材料高騰と関税ショックが誘発する企業不正~いま求められる「リスク感度」と「倫理的判断力」
2025年、世界経済は再び揺れ動いています。コメや小麦などの食料品、半導体や金属類、建材、化学原料など、私たちの生活や産業を支えるあらゆる「材料」が高騰を続けています。背景には、気候変動、戦争や政情不安、物流の停滞、そしてアメリカ・中国の対立などが複雑に絡み合っています。
さらに、今年1月のトランプ大統領再就任に伴い、米国の通商政策は再び保護主義色を強め、関税引き上げや貿易制限の動きが加速しています。いわゆる「関税ショック第2波」が現実となりつつあり、日本企業を含む多国籍サプライチェーンはかつてない調達コストの圧力に直面しています。
■ 圧力が「不正の芽」を生むフロー
経済的逆風が吹くと、企業内部には「何としても乗り切らなければならない」というプレッシャーが高まり、しばしば不正のトリガーとなります。これは、不正のトライアングルに照らしても明らかです。
動機(圧力):業績悪化、利益目標の達成困難、サプライヤーとの価格交渉不調
機会:監視の緩い購買・調達部門、国際取引のブラックボックス化
正当化:今だけだから、自社を守るため、誰も困らない
たとえば以下のような不正行為が実際に発生するリスクが高まります。
・原価操作、仕入価格の虚偽報告、粉飾決算
・偽装表示(例:産地・等級・原材料の虚偽)
・サプライヤーとの癒着、不透明な入札・契約
・水増し発注や横流しによる裏金作り
・不正輸出入、関税逃れの操作
■ 「仕方なかった」では済まされない時代へ
厳しい経済環境は、確かに企業の判断を難しくします。

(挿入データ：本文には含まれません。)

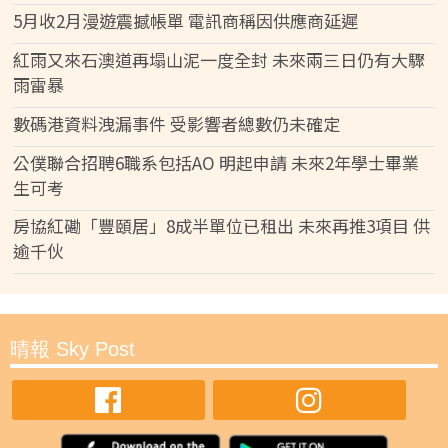
5月收2月漫遊震撼帳單 電訊商稱因供應商延遲
紅雨又來石澳道再塌山泥一度全封 未來兩三日仍有大驟
雨雷暴
數碼港資料洩漏事件 受影響者總數仍未確定
公僕聯合招聘6職系包括AO 明起申請 未來2年學士畢業
生可考
房協紅磡「豐頤居」8成半單位已租出 未來再推3項目 供
逾千伙
晴報 Sky Post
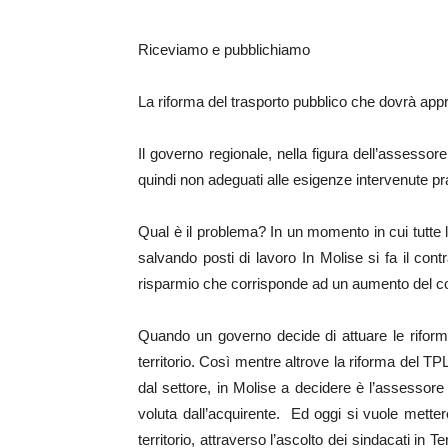
Riceviamo e pubblichiamo
La riforma del trasporto pubblico che dovrà appr
Il governo regionale, nella figura dell’assessor
quindi non adeguati alle esigenze intervenute pra
Qual è il problema? In un momento in cui tutte le
salvando posti di lavoro In Molise si fa il cont
risparmio che corrisponde ad un aumento del cost
Quando un governo decide di attuare le riforme
territorio. Così mentre altrove la riforma del TPL
dal settore, in Molise a decidere è l’assessor
voluta dall’acquirente. Ed oggi si vuole met
territorio, attraverso l’ascolto dei sindacati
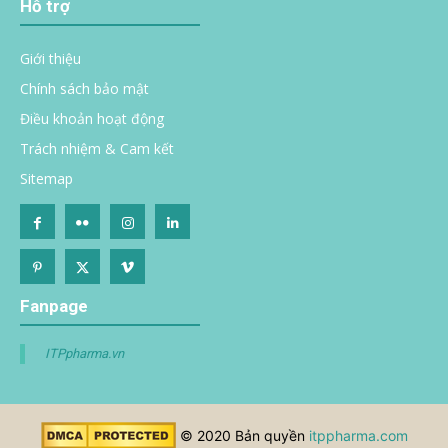
Hỗ trợ
Giới thiệu
Chính sách bảo mật
Điều khoản hoạt động
Trách nhiệm & Cam kết
Sitemap
Fanpage
ITPpharma.vn
© 2020 Bản quyền
itppharma.com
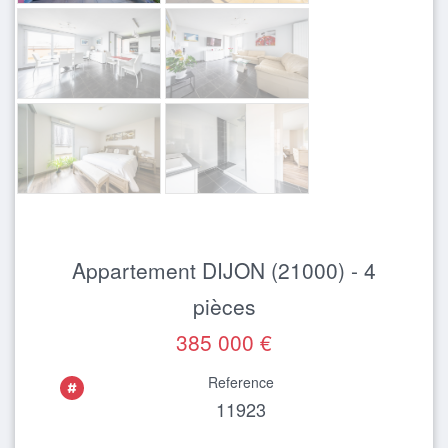
Appartement DIJON (21000) - 4
pièces
385 000 €
Reference
11923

しかし、「今は非常事態だから」という言い訳が、倫理や法令遵守を超えて許されることはありません。とりわけ食品や医薬、エネルギー、建設など人々の生活に直結する業種では、不正の代償は極めて大きなものになります。
不正が発覚すれば、法的制裁に加え、企業のブランド、信用、そして従業員の士気が深く傷つくことは避けられません。
■ 不正リスクを見抜く「プロフェッショナル」の力
こうしたリスクの高まる時代にこそ、求められるのが不正リスクの兆候を早期に察知し、調査・防止できる専門家の存在です。

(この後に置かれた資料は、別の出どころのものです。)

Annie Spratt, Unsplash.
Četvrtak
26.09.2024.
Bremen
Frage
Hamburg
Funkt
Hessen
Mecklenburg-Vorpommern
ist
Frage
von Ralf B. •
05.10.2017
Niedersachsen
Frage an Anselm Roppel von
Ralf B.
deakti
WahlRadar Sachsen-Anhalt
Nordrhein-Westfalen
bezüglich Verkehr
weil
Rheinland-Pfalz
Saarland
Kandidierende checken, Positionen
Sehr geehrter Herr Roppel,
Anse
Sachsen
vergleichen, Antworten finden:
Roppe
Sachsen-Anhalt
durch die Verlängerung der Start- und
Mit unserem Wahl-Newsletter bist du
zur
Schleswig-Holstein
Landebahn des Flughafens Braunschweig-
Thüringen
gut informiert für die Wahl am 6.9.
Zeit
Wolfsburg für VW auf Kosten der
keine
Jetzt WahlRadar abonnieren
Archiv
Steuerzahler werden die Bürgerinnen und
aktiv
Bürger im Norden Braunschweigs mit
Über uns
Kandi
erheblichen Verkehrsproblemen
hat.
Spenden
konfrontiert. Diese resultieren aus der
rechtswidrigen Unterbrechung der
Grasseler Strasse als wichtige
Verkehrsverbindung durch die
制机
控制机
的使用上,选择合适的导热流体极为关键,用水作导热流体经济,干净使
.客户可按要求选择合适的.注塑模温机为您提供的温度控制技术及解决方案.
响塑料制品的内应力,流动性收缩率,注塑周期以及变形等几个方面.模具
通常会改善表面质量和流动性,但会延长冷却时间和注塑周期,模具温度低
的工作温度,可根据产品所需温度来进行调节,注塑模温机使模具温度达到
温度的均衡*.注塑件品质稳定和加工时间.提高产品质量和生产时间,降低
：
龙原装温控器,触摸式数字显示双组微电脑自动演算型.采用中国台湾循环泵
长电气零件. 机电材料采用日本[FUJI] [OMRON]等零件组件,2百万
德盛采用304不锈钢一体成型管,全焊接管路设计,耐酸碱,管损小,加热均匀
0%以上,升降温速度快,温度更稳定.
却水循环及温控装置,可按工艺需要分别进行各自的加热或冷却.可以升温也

それが、ACFEが認定するCFE(公認不正検査士)です。
CFEは、会計・監査・法務・調査・倫理の知見を組み合わせ、不正の起点となる兆候を読み解きます。サプライチェーンや購買管理に潜むリスクの洗い出し、内部通報制度の整備、国際贈収賄規制対応など、企業の健全性を保つための現場力を持っています。
■ 最後に──
「倫理的な経営」はコストではなく資産材料高騰や関税ショックという外的要因は、企業経営にとって厳しい現実です。しかし、その中で「不正に手を染めない覚悟と仕組み」を持つことこそが、長期的な信頼と持続可能な成長につながる鍵です。
ACFE JAPANは、CFE資格の普及と不正リスク対策の支援を通じて、日本企業の不正抑止力を高め、透明性ある経済社会の実現に貢献してまいります。